The -t is what historians of the English language call an excrescent -t. Excrescent means "superfluous outgrowth". A famous example of an excrescent -t is that in the word varmint, which is a dialectal form of vermin with a characteristically southern English lowering of er to ar (seen also in the development of varsity from university, and parson from person) and a final -t that means nothing whatever but is a mere outgrowth from the previous consonant [n].

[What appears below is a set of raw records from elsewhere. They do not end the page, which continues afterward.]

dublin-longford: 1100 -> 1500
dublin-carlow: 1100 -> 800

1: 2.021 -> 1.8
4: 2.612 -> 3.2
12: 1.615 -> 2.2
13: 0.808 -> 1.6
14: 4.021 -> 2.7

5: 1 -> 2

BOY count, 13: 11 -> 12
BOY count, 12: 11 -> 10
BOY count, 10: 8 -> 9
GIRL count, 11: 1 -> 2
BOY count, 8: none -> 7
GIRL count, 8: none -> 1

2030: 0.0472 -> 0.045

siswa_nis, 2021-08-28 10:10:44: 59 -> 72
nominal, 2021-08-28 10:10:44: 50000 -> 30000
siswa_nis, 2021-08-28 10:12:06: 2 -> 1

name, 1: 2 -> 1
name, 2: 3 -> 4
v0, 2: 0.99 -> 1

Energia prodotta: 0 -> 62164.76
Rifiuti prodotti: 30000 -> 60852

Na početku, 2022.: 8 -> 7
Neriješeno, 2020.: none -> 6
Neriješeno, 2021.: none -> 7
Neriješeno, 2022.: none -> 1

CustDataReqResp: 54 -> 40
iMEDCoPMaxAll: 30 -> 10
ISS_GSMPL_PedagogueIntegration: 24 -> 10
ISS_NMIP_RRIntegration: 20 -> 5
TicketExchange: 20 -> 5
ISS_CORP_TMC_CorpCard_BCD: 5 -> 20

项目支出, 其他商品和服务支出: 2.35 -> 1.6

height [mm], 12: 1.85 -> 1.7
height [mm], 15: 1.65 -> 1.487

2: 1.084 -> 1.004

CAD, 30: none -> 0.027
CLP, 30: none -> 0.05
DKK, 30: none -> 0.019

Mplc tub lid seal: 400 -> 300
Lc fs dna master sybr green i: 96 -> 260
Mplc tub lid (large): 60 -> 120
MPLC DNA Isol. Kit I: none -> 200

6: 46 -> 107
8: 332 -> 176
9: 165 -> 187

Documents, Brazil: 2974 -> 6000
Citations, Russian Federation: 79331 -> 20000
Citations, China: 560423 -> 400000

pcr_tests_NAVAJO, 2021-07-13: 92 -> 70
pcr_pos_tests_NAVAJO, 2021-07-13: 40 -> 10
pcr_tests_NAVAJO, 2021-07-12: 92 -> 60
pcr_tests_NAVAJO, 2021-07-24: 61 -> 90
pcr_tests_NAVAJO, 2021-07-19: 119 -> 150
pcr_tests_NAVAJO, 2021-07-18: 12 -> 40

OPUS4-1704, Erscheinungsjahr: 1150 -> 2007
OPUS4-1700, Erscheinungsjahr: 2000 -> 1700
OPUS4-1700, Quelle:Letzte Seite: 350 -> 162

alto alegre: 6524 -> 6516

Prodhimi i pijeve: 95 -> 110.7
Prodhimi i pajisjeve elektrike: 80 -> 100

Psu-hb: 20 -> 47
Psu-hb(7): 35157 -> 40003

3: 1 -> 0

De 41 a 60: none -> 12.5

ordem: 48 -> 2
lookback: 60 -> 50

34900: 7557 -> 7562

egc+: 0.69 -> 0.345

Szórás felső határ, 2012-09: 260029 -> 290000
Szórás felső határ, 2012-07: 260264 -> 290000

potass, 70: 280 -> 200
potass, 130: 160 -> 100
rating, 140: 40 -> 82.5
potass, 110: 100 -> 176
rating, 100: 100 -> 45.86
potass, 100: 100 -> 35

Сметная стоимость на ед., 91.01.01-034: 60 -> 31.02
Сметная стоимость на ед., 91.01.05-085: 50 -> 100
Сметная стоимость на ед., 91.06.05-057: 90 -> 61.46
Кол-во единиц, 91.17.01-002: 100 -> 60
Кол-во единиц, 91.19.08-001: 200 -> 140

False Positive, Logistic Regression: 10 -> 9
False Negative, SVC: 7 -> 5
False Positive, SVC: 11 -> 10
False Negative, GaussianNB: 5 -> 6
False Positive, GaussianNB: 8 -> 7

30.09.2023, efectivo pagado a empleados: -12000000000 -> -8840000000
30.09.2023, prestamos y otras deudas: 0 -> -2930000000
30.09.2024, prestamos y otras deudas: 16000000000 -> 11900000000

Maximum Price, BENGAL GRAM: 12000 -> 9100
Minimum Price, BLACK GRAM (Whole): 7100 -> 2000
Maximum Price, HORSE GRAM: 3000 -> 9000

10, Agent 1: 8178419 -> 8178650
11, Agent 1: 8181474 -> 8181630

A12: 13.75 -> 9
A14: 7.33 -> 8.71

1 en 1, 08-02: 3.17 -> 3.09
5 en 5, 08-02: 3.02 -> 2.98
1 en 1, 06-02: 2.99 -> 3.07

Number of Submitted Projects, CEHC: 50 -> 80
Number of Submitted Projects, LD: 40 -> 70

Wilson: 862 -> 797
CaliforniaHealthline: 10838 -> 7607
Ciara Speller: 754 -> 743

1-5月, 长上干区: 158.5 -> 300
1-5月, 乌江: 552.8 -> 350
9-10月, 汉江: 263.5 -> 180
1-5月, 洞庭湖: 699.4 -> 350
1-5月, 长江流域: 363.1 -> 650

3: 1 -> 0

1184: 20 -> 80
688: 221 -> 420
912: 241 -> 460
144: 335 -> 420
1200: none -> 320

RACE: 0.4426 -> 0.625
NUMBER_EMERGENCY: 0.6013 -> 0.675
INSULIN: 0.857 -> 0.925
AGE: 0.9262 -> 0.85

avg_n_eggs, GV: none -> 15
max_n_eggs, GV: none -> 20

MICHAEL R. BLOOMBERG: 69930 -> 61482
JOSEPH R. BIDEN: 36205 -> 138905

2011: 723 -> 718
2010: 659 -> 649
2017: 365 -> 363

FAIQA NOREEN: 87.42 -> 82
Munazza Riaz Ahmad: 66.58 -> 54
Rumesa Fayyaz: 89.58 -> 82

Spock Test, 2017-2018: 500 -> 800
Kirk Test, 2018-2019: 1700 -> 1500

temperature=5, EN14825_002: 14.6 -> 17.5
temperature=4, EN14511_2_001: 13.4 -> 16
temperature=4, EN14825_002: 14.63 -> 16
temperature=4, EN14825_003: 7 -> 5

Excrescent -t tends to develop after n and s. This is because, in forming the sounds [n] and [s], the tongue is already in a convenient position to produce a [t]. This is what's known as an intrusive homorganic plosive. "Homorganic" because the sounds [n] and [t] are produced with the tongue in exactly the same position (on the alveolar ridge just behind the top front teeth); a "plosive" is "a consonant sound made when a complete closure in the vocal tract is suddenly released" (David Crystal, An Encyclopedic Dictionary of Language and Languages). So by the time your tongue is in place to sound an [n], why not do a bit more and sound a [t], too? (The plosive consonants in English are, by the way, [p], [b], [k], [g], [d] and [t]).

Intrusive homorganic plosives are among my favourite phonological phenomena. The word mushroom, for instance, was sometimes spelled (and presumably pronounced) in the 16th and 17th centuries with a final [p], as in the forms moshrump, moushrimpe, mushrompe, and even mushrumpt (two excrescences for the price of one!).